Das Füssener Kammermusikfestival Vielsaitig hat in seiner 19-jährigen Geschichte so manche Überraschung gebracht. Erstmals stand nun das amerikanische Kunstlied auf dem Programm. In Europa wurde bereits im ausgehenden 18. Jahrhundert das Kunstlied von klassischen Komponisten gepflegt. Im 19. Jahrhundert erreichte es dort seinen Höhepunkt mit den romantischen Komponisten. In Amerika setzte diese Entwicklung erst zu Beginn des 20. Jahrhunderts ein und prägte eine eigene Stilrichtung, von der man Kostproben im Kaisersaal des ehemaligen Benediktinerklosters hören konnte.
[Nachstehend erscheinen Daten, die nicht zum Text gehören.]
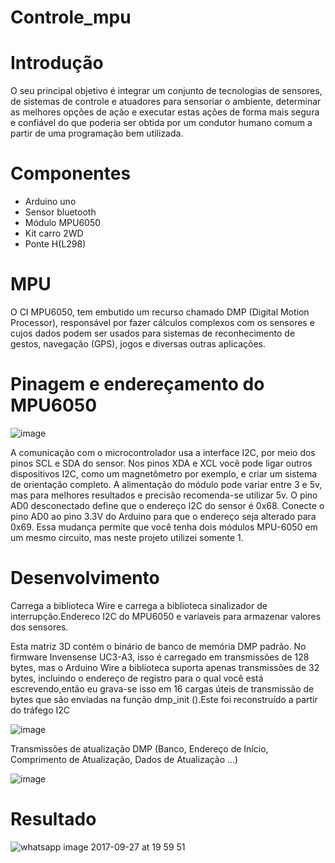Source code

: # Controle_mpu

# Introdução

O seu principal objetivo é integrar um conjunto de tecnologias de sensores, de sistemas de controle e atuadores para sensoriar o ambiente, determinar as melhores opções de ação e executar estas ações de forma mais segura e confiável do que poderia ser obtida por um condutor humano comum a partir de uma programação bem utilizada.

 # Componentes
 
 - Arduino uno
 - Sensor bluetooth
 - Módulo MPU6050
 - Kit carro 2WD
 - Ponte H(L298)

 # MPU
 O CI MPU6050, tem embutido um recurso chamado DMP (Digital Motion Processor), responsável por fazer cálculos complexos com os sensores e cujos dados podem ser usados para sistemas de reconhecimento de gestos, navegação (GPS), jogos e diversas outras aplicações.
 
 # Pinagem e endereçamento do MPU6050
 
 ![image](https://user-images.githubusercontent.com/32276018/31092850-21f7f246-a786-11e7-8489-2cb34bddbe24.png)
 
 A comunicação com o microcontrolador usa a interface I2C, por meio dos pinos SCL e SDA do sensor. Nos pinos XDA e XCL você pode ligar outros dispositivos I2C, como um magnetômetro por exemplo, e criar um sistema de orientação completo. A alimentação do módulo pode variar entre 3 e 5v, mas para melhores resultados e precisão recomenda-se utilizar 5v.
 O pino AD0 desconectado define que o endereço I2C do sensor é 0x68. Conecte o pino AD0 ao pino 3.3V do Arduino para que o endereço seja alterado para 0x69. Essa mudança permite que você tenha dois módulos MPU-6050 em um mesmo circuito, mas neste projeto utilizei somente 1.
 
  # Desenvolvimento

Carrega a biblioteca Wire e carrega a biblioteca sinalizador de interrupção.Endereco I2C do MPU6050 e variaveis para armazenar valores dos sensores.


 
 Esta matriz 3D contém o binário de banco de memória DMP padrão. No firmware Invensense UC3-A3, isso é carregado em transmissões de 128 bytes, mas o Arduino Wire a biblioteca suporta apenas transmissões de 32 bytes, incluindo o endereço de registro para o qual você está escrevendo,então eu grava-se isso em 16 cargas úteis de transmissão de bytes que são enviadas na função dmp_init ().Este foi reconstruído a partir do tráfego I2C  

 ![image](https://user-images.githubusercontent.com/32276018/31094030-097999aa-a78a-11e7-8272-25b2b96a8355.png)
 
 Transmissões de atualização DMP (Banco, Endereço de Início, Comprimento de Atualização, Dados de Atualização ...)

 ![image](https://user-images.githubusercontent.com/32276018/31093927-b02259a0-a789-11e7-8c23-647e8abc1458.png)

 
 # Resultado
 ![whatsapp image 2017-09-27 at 19 59 51](https://user-images.githubusercontent.com/32276018/30942055-f1853cc4-a3be-11e7-889b-7f6803a3b4a6.jpeg)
Diese Gattung scheint der amerikanischen Sopranistin Robin Fisher am Herzen zu liegen. Mit volltöniger Stimme und klaren dynamischen Abstufungen präsentierte sie einen Querschnitt der wichtigsten Komponisten, aber auch Komponistinnen. Fisher gehört zu den „Freunden“ des Verdi-Quartetts und fügt sich so sehr treffend ins diesjährige Motto des Festivals. Begleitet wurde sie am Flügel von Hatem Nadim, der sich perfekt in diese besondere musikalische Klangwelt eingefügt hat.
Extrem hoher Schlusston
Mehrmals standen Werke von John Woods Duke (1899 - 1984) auf dem Programm, der mit 260 Liedern als bedeutendster Vertreter des amerikanischen Kunstliedes gilt. In „Viennese Waltz“ integrierte er einen Wiener Walzer. Bei „Rapunzel“ zeigte Fisher die Dramatik des Märchens. Nach einer Generalpause endete das Lied mit einem extrem hohen Schlusston, den die Sopranistin meisterhaft traf. Schauspielerische Einlagen brachte Fisher im spannungsgeladenen „Bee! I’m Expecting You!“ mit nicht einfacher, halsbrecherischer Klavierbegleitung.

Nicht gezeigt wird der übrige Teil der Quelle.